A review by jeannemixon
The Submission by Amy Waldman

5.0

This book is excruciating to read. Waldman does a brilliant job of bringing everything back -- the sights, smells, arguments, hatreds from 9/11. She posits a competition to create a memorial to the victims of 9/11 that, Maya Lin style, is won by a very conflicted secular American born Muslim. The novel is absolutely 100 percent credible. There are twists and turns, some telegraphed most not, that keep the novel moving like a runaway train. At the same time, I was reading between my fingers because it so horrible, the visceral hatred and political maneuvering.

We were in New Jersey when the towers fell and could smell the smoke from our house. Instant memorials sprang up everywhere there were overlooks with the Manhattan skyline. At one, a French tourist came up to me and said our people stand with you. But of course our bumbling frat boy president squandered all that goodwill when he attacked the wrong country. None of that is in the book, but it all burbles up again as you read -- the incredible administrative incompetence and lack of leadership, the irrational hatred of Muslims (and Sikhs who were confused with Muslims), the confusion about who or what had done this and then the realization that our government had been told by the outgoing Clinton administration who to watch and Bush had laughed it off.

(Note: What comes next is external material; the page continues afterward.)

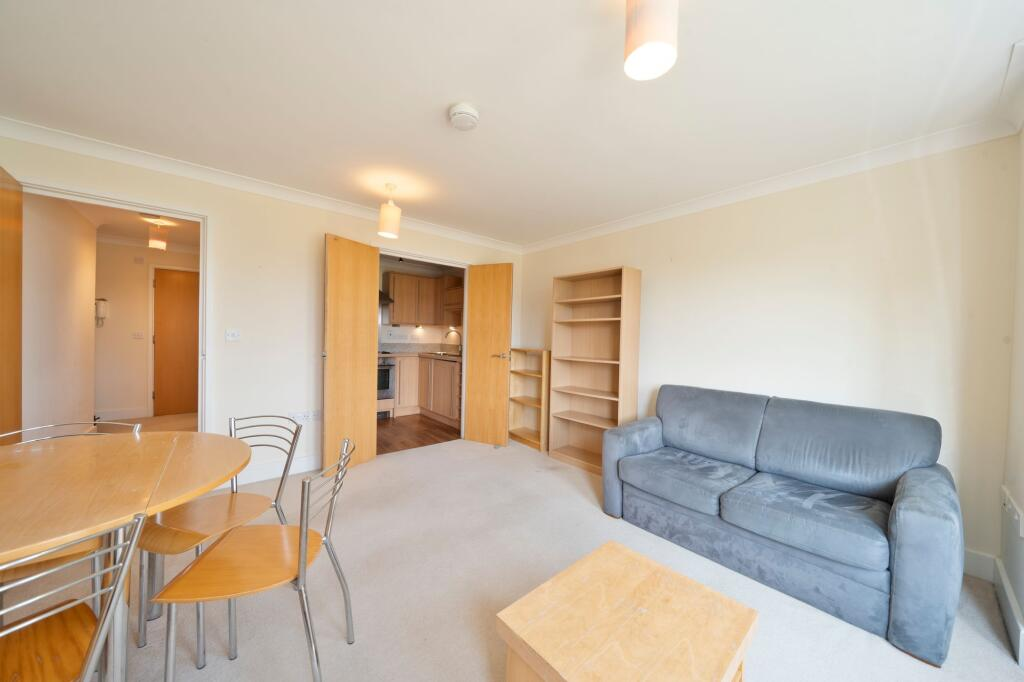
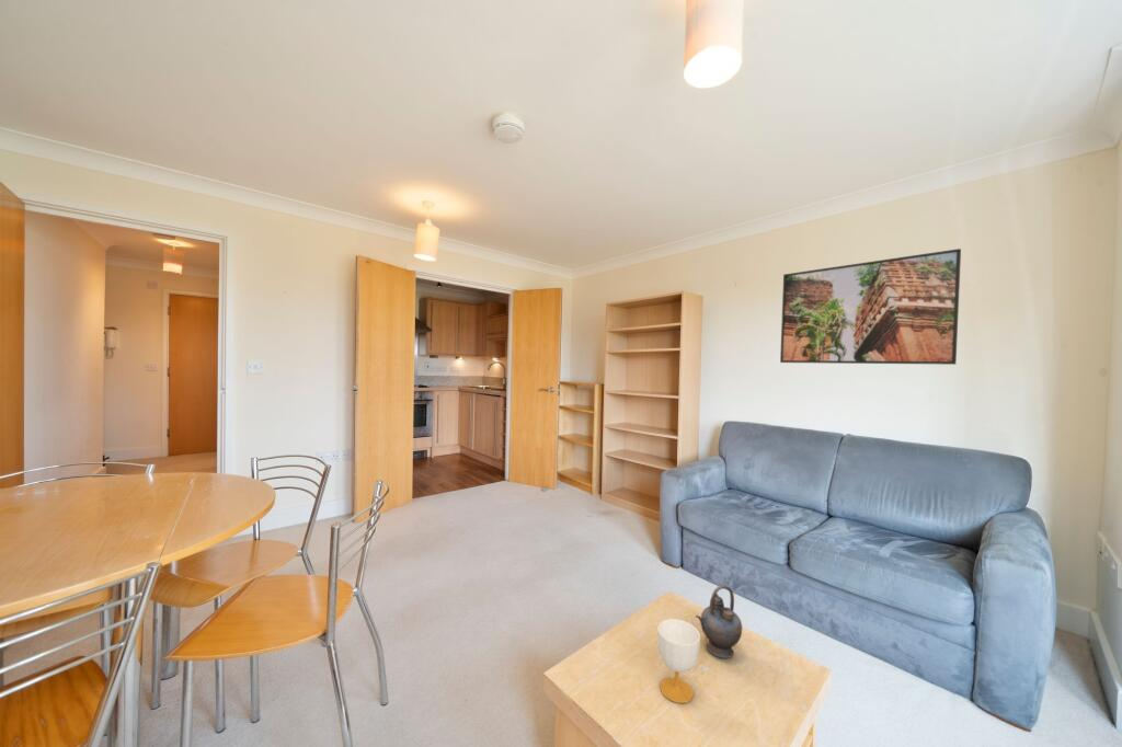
+ teapot [695,584,743,659]
+ cup [656,618,701,704]
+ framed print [779,248,962,366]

Of course a lot of people in New Jersey were affected by 9/11. I knew a kid whose father was killed and he insisted on sitting with his younger sister during lunch because he had said goodbye to his father in the morning and his father never returned and he had trouble recovering from that. All that sorrow is revived by the book, all the confusion about why here? Why the World Trade towers?

In some ways, those emotions are too powerful which is why the book is so hard to read. In an alchemical trick, Trump seems to have turned that hatred that was so focused on Muslims into an equally visceral hatred of Hispanics. He toyed with anti Muslim sentiment early on in his presidency and has since moved on to a new target. The book also captures how anti Muslim sentiment has largely moved on. But I like to protect myself against the news today, not reading the stories that will upset me too much, and I felt the same way about this book -- I read it, but I don't seek out this kind of book that causes too much raw anger against the government and the gratuitous haters because you see the effects everywhere and it is draining not to be able to do much about it but vote for a side I can believe in.

So I guess the end thought is beware. This is a book that will throw you back into that horrible feeling of anger and loss and powerlessness that was never really resolved. We never did build something even as simple as a memorial garden and I think she is arguing here that we should have and I think she is right.